Supplied text —
*** Begin section ***
Responsible Change in Healthcare Part 2

Responsible Change in Healthcare

Part 2- A roadmap to improved healthcare coverage

Part 1 of this discussion laid out the argument that many citizens of Tennessee’s First District are harmed by a lack of healthcare coverage. Before I discuss a plan, let’s make sure the goal is understood. First, what we want to achieve long term is universal coverage. In the future, we want every citizen to have access to healthcare. This is not the same as single payer. A single payer system could exist that didn’t cover everyone, and everyone could be covered with systems that are not single payer. For example, is Medicare a single payer? Given the supplemental insurance and co-pays that are a part of the program, I would say, “Not exactly.”

If we are going to expand healthcare coverage, then we need to find the money to do so. Any major revision to healthcare payment must be financially responsible. The U.S. government already spends over a trillion dollars a year on healthcare, and we need to stop passing on debt to future generations.
*** End section ***
Tasks to complete —
1 – Translate into Spanish this sentence from the healthcare coverage passage: "Any major revision to healthcare payment must be financially responsible."
2 – Reproduce the portion of the healthcare coverage passage starting with "If we are going" and going on through "to future generations.".

Dataset section —
*** Begin section ***
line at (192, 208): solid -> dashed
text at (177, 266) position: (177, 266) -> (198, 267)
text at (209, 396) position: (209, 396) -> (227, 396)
*** End section ***
Your responses —
1 – Cualquier revisión importante del pago de la atención médica debe ser financieramente responsable.

2 –
If we are going to expand healthcare coverage, then we need to find the money to do so. Any major revision to healthcare payment must be financially responsible. The U.S. government already spends over a trillion dollars a year on healthcare, and we need to stop passing on debt to future generations.